Metadata conversion mapping:
- pagename -> title (translate the encoded pagename to a human readable blog title without date in quotes)
- Date -> publishDate (format as YYYY-MM-dd without quotes)

Text processing:
- Infer a plain text front matter description field from the content of the PhpWiki text.
- The description field value must be in double quotes and suitable for a SEO optimized description HTML meta tag.
- Infer a front matter tags field with up to 3 high level categorical tags as a JSON array from the content of the PhpWiki text. The tags should be lower case kebab-case.
- The actual content starts after "Content-Transfer-Encoding: binary". Keep the original text and language, never translate to another language.

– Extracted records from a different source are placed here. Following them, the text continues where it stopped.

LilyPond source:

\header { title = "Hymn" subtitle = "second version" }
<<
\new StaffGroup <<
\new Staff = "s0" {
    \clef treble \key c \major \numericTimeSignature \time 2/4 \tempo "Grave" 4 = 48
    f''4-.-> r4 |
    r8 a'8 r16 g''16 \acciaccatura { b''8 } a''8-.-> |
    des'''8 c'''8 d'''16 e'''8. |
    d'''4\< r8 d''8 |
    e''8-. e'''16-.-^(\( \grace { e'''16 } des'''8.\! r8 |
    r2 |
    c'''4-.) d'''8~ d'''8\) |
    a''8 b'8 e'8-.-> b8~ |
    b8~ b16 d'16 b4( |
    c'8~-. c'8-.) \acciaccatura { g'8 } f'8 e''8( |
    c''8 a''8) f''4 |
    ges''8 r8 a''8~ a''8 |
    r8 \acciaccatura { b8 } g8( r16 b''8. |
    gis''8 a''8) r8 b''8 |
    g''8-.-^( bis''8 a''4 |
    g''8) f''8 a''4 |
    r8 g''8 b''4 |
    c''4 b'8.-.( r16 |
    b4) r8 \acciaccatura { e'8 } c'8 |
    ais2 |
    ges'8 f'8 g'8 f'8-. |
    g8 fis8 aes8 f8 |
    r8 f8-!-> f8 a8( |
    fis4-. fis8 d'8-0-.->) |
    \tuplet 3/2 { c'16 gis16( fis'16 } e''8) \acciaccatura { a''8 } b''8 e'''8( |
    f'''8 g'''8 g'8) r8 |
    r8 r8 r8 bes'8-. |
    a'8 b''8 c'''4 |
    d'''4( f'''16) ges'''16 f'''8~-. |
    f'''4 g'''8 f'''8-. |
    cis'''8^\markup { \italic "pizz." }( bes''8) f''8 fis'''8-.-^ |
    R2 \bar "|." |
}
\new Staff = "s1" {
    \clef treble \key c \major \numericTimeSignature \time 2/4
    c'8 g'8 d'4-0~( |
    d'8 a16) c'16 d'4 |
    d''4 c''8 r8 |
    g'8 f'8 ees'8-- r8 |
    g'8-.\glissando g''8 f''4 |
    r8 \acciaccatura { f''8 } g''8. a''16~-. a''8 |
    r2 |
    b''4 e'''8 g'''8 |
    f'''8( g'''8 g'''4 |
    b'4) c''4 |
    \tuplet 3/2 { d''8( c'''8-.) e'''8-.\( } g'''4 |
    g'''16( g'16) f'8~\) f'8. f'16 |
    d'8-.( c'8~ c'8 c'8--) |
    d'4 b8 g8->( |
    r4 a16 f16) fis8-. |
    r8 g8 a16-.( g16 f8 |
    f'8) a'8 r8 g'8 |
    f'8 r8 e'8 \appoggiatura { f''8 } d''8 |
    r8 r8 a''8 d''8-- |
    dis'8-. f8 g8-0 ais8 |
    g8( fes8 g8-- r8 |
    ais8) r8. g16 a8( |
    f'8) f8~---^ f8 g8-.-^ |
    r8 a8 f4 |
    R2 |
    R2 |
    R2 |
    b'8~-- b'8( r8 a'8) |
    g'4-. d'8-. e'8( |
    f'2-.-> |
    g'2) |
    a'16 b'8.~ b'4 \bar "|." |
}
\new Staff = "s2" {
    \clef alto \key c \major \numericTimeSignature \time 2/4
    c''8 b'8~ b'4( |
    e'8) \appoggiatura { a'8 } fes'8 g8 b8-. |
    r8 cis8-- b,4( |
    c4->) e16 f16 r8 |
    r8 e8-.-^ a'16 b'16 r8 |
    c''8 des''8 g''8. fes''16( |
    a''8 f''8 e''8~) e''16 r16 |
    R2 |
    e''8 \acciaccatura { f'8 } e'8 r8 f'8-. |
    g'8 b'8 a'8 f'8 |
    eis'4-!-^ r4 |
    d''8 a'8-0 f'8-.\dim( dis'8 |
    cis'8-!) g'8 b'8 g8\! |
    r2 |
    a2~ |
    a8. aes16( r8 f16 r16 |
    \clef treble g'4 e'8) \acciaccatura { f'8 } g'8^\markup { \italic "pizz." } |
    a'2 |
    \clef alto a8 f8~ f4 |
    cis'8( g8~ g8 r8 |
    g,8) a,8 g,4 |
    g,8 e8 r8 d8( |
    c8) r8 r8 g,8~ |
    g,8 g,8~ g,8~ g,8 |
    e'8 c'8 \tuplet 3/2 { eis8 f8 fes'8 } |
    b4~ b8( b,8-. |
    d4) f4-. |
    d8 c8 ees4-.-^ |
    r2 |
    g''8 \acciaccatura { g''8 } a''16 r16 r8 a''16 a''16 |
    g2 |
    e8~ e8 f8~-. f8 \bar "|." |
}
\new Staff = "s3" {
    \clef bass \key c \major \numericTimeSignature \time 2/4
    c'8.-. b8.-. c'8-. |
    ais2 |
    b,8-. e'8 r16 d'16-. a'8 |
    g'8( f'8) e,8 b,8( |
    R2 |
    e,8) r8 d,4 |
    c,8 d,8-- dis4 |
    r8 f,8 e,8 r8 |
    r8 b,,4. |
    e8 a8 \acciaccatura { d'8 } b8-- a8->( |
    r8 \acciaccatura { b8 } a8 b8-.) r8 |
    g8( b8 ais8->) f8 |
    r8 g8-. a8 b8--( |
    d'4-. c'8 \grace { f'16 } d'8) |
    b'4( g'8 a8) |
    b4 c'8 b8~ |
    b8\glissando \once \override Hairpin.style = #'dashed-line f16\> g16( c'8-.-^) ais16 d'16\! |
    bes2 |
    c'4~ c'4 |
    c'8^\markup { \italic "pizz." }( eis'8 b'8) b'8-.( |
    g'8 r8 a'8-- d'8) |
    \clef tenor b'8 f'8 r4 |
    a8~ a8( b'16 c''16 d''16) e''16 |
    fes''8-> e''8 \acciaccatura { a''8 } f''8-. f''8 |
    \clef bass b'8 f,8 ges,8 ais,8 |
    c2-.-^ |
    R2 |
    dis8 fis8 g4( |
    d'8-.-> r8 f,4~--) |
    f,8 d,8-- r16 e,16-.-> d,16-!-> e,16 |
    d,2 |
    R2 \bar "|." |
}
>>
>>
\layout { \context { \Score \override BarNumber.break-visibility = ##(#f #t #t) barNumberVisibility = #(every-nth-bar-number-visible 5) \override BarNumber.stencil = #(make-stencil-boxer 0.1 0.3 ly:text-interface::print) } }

PhpWiki Syntax conversion hints for the original text:
- Convert PhpWiki links in the format [text|url] or [text | url] to Markdown's [text](url).
- If the url of a PhpWiki link is relative and does not contain http or https, then kebab-case the url and prefix it with /wiki/
- Convert image links starting with http://www.metaportaldermedienpolemik.net/artefact/images/ to just /images/
- Convert links in the form of [CamelCaseWord] to [Camel Case Word](/wiki/camel-case-word)
- Convert words that are CamelCase formatted to [Camel Case](/wiki/camel-case)
`,
          role: "system",
        },
        {
          content: inputText,
          role: "user",
        },
      ],
      model: "gpt-4o",
    });

    // Define the pattern to match the starting and ending markdown tags
    const pattern = /^```markdown\s([\s\S]*?)\s```$/;

    // Use replace method to remove the matched parts
    return response.choices[0].message.content.trim().replace(pattern, "$1");
  } catch (error) {
    console.error("Error during conversion:", error);
    return null;
  }
}

async function processFile(file, inputDir, outputDir) {
  try {
    const filePath = path.join(inputDir, file);
    const fileContents = await fs.readFile(filePath, "utf-8");

    // Takes the original file name (which was just the PhpWiki page title)
    // and converts it to something like `2018-10-03-the-title.md`.
    const outputFileEls = file.split("%2F");
    const outputFileName = `${outputFileEls[1]}-${outputFileEls[2].split(" ").join("-").toLowerCase()}.md`;
    const outputFilePath = path.join(outputDir, outputFileName);

    // Check if the output file already exists
    if (await fs.pathExists(outputFilePath)) {
      console.log(`Output file for ${file} already exists. Skipping conversion.`);
      return;
    }

    const markdown = await convertPhpWikiToMarkdown(fileContents);

    if (markdown) {
      await fs.outputFile(outputFilePath, markdown);
      console.log(`Converted ${file} to markdown.`);
    } else {
      console.log(`Failed to convert ${file}.`);
    }
  } catch (error) {
    console.error(`Error processing file ${file}:`, error);
  }
}

async function processFiles(inputDir, outputDir) {
  try {
    const files = await fs.readdir(inputDir);

    const queue = async.queue(async (file, callback) => {
      await processFile(file, inputDir, outputDir);
      callback();
    }, CONCURRENCY_LIMIT);

    queue.push(files);

    await queue.drain();
    console.log("All files have been processed.");
  } catch (error) {
    console.error("Error processing files:", error);
  }
}

const inputDir = path.join(__dirname, "input");
const outputDir = path.join(__dirname, "output");

processFiles(inputDir, outputDir);

It took some tweaking but the script worked and the conversion is done! It took ~30 minutes and cost ~$5.